Where do you get your dogs?
Dogs entering our service dog training program come to us through many different avenues, including our own breeding program, donations from qualified breeders, pet homes, and rescue organizations. On occasion, C.H.A.M.P., Inc. has also purchased puppies for our program.
What breeds do you use, and what characteristics do you look for?
We use Labrador and Golden Retrievers (as do most service dog providers), Standard Poodles, crosses, and dogs of uncertain heritage. The most important qualities we look for in a dog, regardless of breed, are excellent health (including orthopedics), a friendly, intelligent personality, a strong work ethic and desire to please.
What about health requirements?
All of the dogs entering our service dog training program are screened for temperament and must pass a general good-health evaluation. C.H.A.M.P., Inc. uses the PennHIP evaluation process to screen all of our service dogs for hip abnormalities. Our service dogs are also screened for eye abnormalities. In addition, each dog is medically cleared for breed-specific health concerns. For instance, we routinely screen for elbow abnormalities in retrievers and retriever crosses and for heart abnormalities in certain breeds.
Health screenings are very expensive, but the expense is justified. Health screenings are an absolute necessity in ensuring each dog we place is mentally and physically able to perform the tasks required. The screenings occasionally remove an otherwise exceptional dog from the service dog program. It can be a heart-breaking decision to remove an animal from the program, but our primary concerns are for the well-being of both our dogs and their future partners.
Are the dogs spayed or neutered?
Yes! All C.H.A.M.P., Inc. service dogs are spayed or neutered.
How long can a service dog work?
Service dogs in good health often work until 10 to 12 years of age. A very high quality food, excellent veterinary care, exercise, grooming, and plenty of love and attention all help to increase the working life of a service dog.
Who owns the service dog?
C.H.A.M.P., Inc. maintains ownership of the service dog throughout the partnership of the team. A graduate is responsible for the service dog’s care and maintenance including food, toys, veterinary services and so on.

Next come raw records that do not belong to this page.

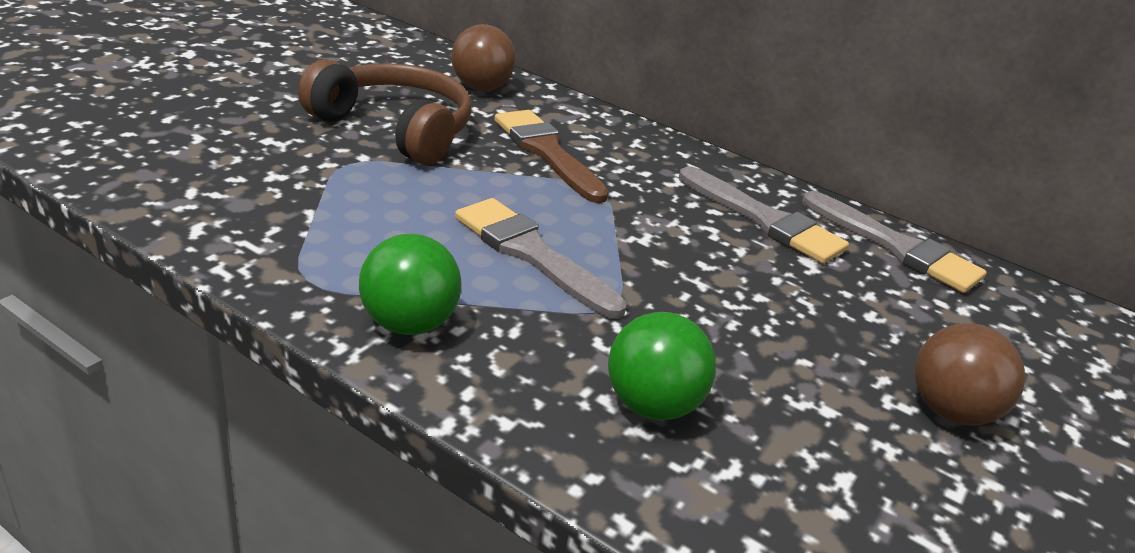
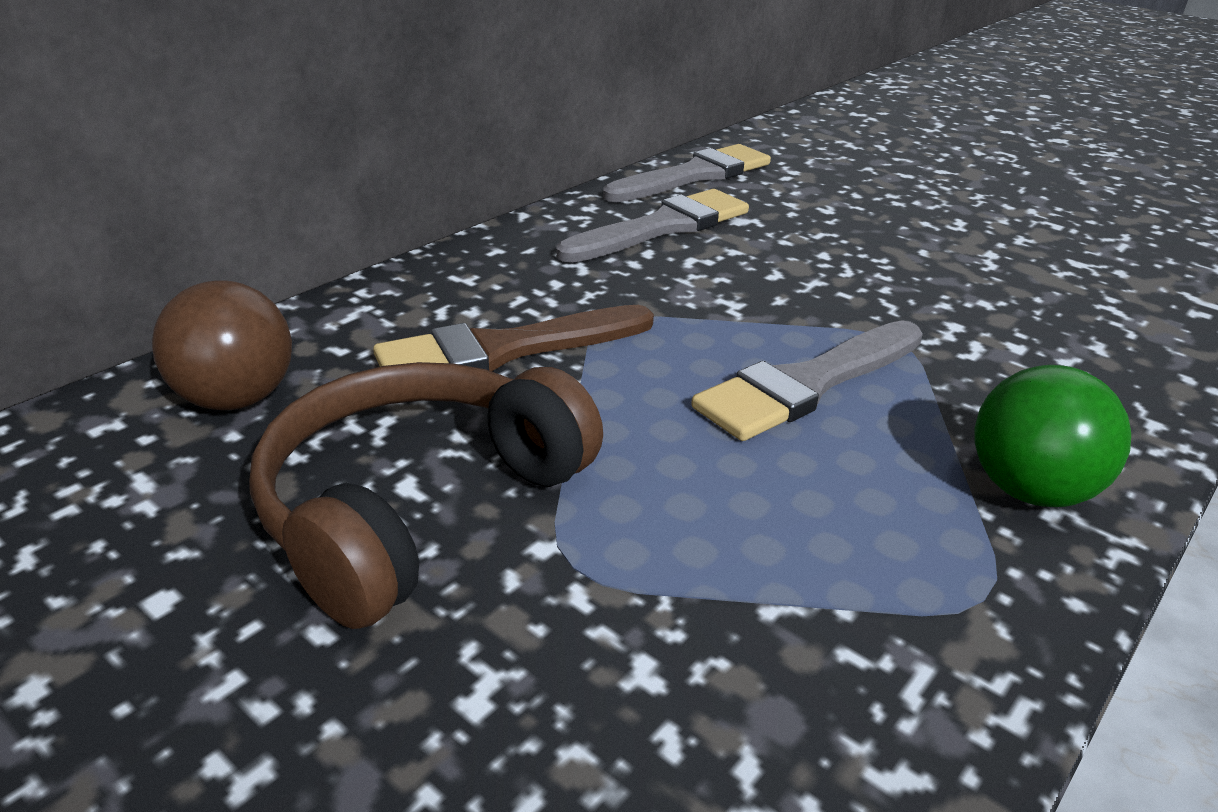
camera: 80 degrees left, 0 degrees up
(652, 405) = (1055, 335): green ball -> none
(949, 411) = (953, 206): brown ball -> none

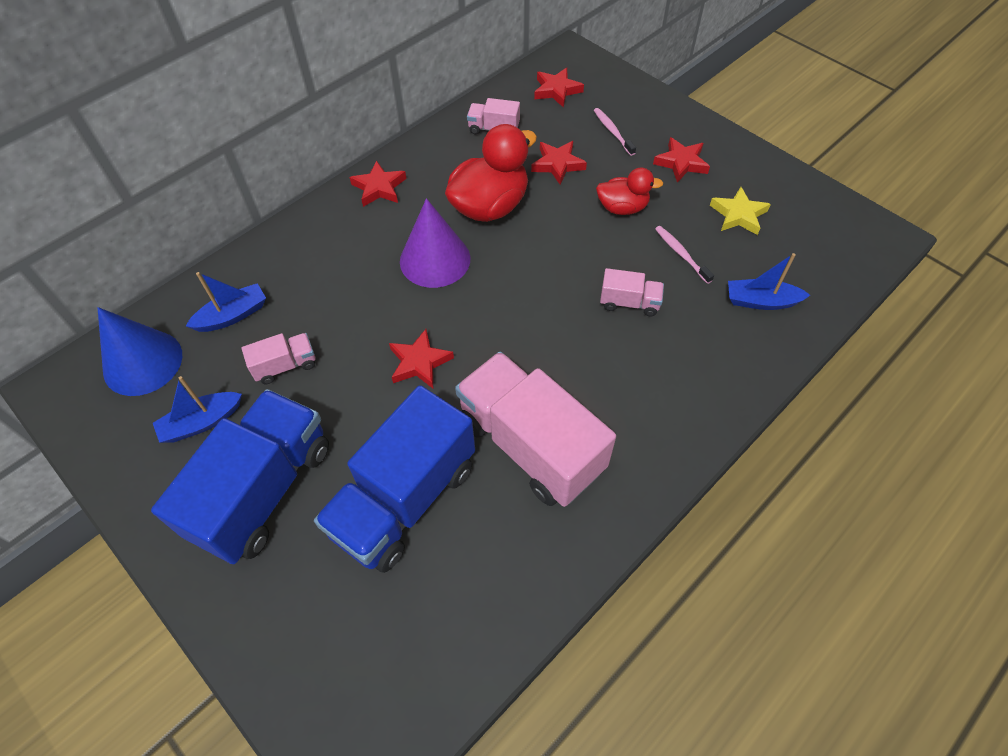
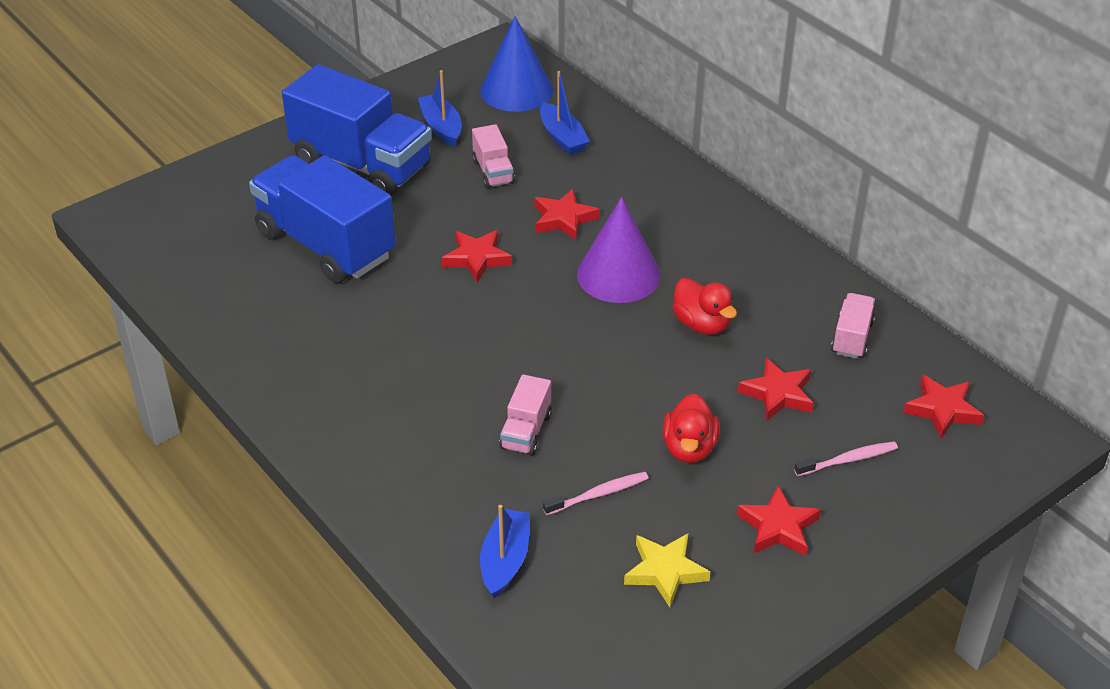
camera: 95 degrees right, 15 degrees down
(379, 188) = (741, 234): red star -> red star (563, 219)
(490, 206) = (702, 324): red duck -> red duck, size x0.59
(530, 445) = (357, 330): pink truck -> none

Can I choose the breed, sex or color of the service dog?
If your dog's breed/sex/color is more important to you than the service dog assistance skills and companionship he/she will provide, we suggest you explore other options.
I already have a dog and really like my dog. Can you train my dog to become my service dog?
No, we find it more successful to work with dogs already in our training program. These dogs have already passed our temperament requirements and our stringent health requirements, and we are able to match each particular dog's strengths to best fit our clients' needs.
How old are the dogs when they are matched to their partners?
Between 18 months and two years of age. However, our trainers are watching and evaluating our dogs throughout each stage of their growth and development.
How long does it take to train a service dog? How old are the dogs when placed?
C.H.A.M.P., Inc. places dogs in four categories of service (see Placement Catergories ). A dog with relatively fewer skills (such as a Home Therapy Dog) is generally trained in six months to one year's time, depending in part on the age of the dog when it enters our training program. A dog with more advanced skills (like a Home
Service Dog), can take longer, up to 18 months to train. A dog with highly advanced custom skills can take even longer to train. Regardless of the dog's required skill level, the minimum age for placement (at C.H.A.M.P., Inc.) is 18 months of age. Between two and three years old is more typical.
What happens to dogs that don't make it all the way through your training program?
Dogs may be released from our training program for a number of reasons. Oftentimes, the reasons are health-related; for instance, we typically use the PennHIP method to screen for potential hip problems when our puppies are 16 weeks of age. Puppies that don't pass this first major screening must be removed from the training program. Older puppies and dogs may be released following other health screenings or perhaps due to behavior and/or general temperament issues.
Some of these puppies and dogs will return to their breeder or to the families who donated them; others will be available for placement as Companion Animals. If you would like to be considered as a potential home for one of our released dogs, please Contact Us and we will send a Companion Animal Placement application for you to complete and return.
What happens to a service dog when he or she retires?
Retirement is an emotional time for both the human partner and the dog, after having worked so closely together for so many years. Retired service dogs are welcome to live out their retirement with their partner; some people may choose to allow a family member or close friend to adopt the retiree. If the graduate so chooses, C.H.A.M.P., Inc. can assist them in finding an appropriate retirement home for their friend's golden years.